## TASK STATEMENT
Could you give the data below again exactly, apart from the pictures?

## GIVEN INFORMATION
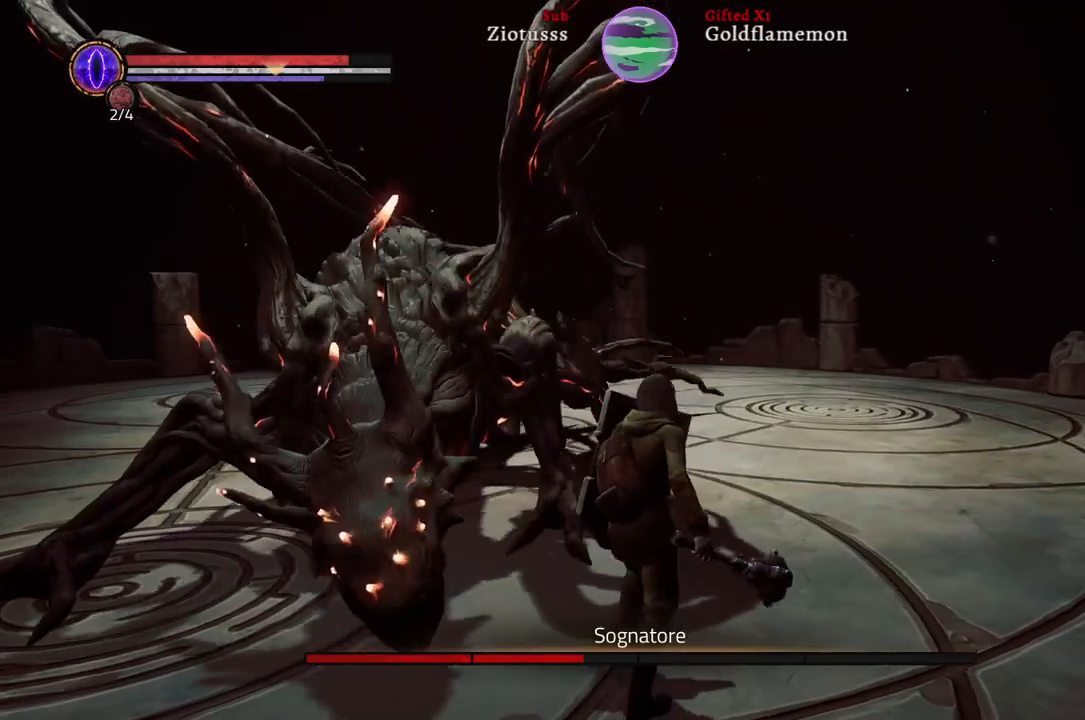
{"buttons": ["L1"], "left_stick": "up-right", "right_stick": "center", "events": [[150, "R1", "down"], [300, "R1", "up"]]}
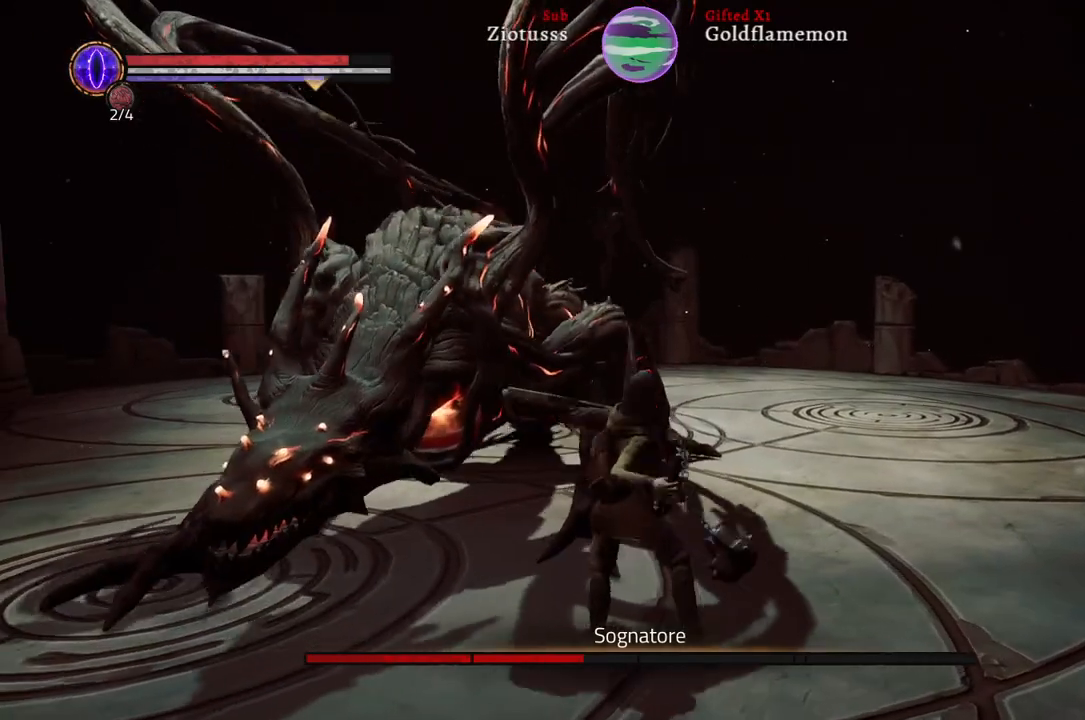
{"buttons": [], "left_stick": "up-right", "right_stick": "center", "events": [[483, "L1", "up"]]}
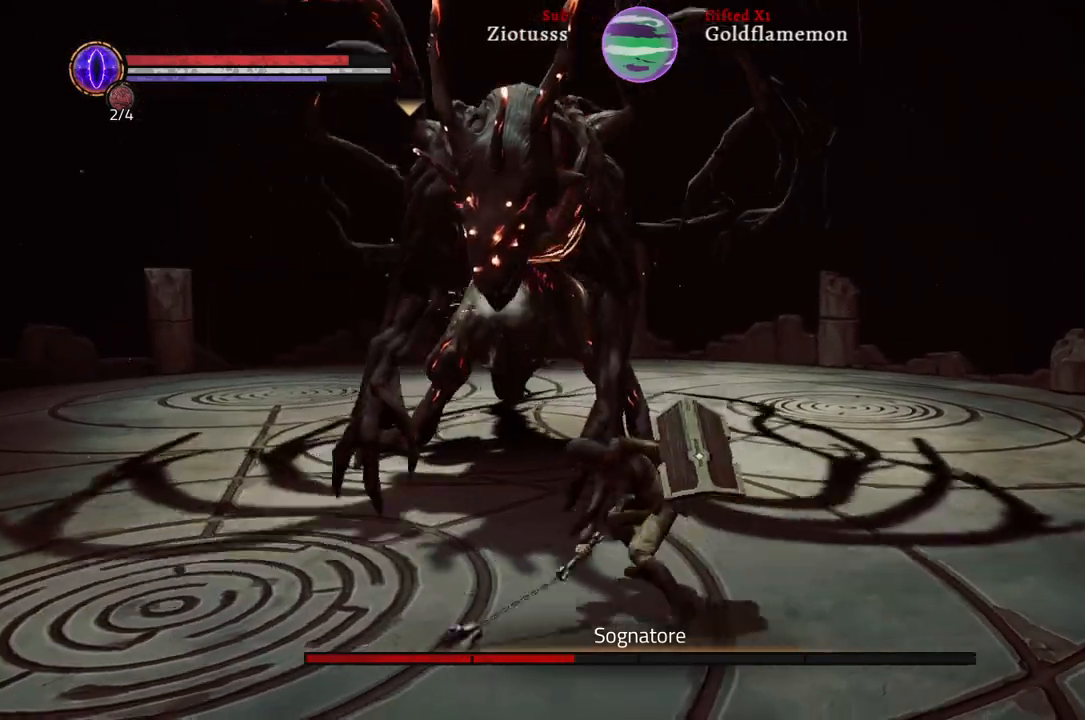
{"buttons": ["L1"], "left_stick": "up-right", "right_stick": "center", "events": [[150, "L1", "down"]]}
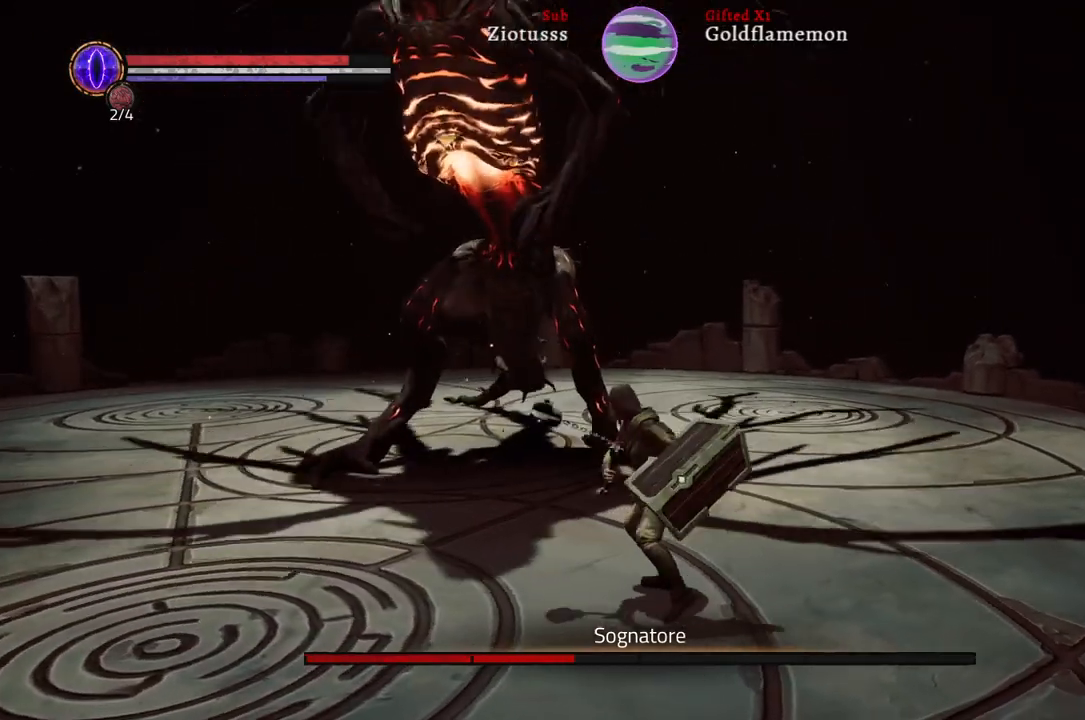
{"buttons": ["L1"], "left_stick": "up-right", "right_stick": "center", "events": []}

## EXERCISE SOLUTION
{"buttons": ["L1"], "left_stick": "up-right", "right_stick": "center", "events": [[150, "R1", "down"], [300, "R1", "up"]]}
{"buttons": [], "left_stick": "up-right", "right_stick": "center", "events": [[483, "L1", "up"]]}
{"buttons": ["L1"], "left_stick": "up-right", "right_stick": "center", "events": [[150, "L1", "down"]]}
{"buttons": ["L1"], "left_stick": "up-right", "right_stick": "center", "events": []}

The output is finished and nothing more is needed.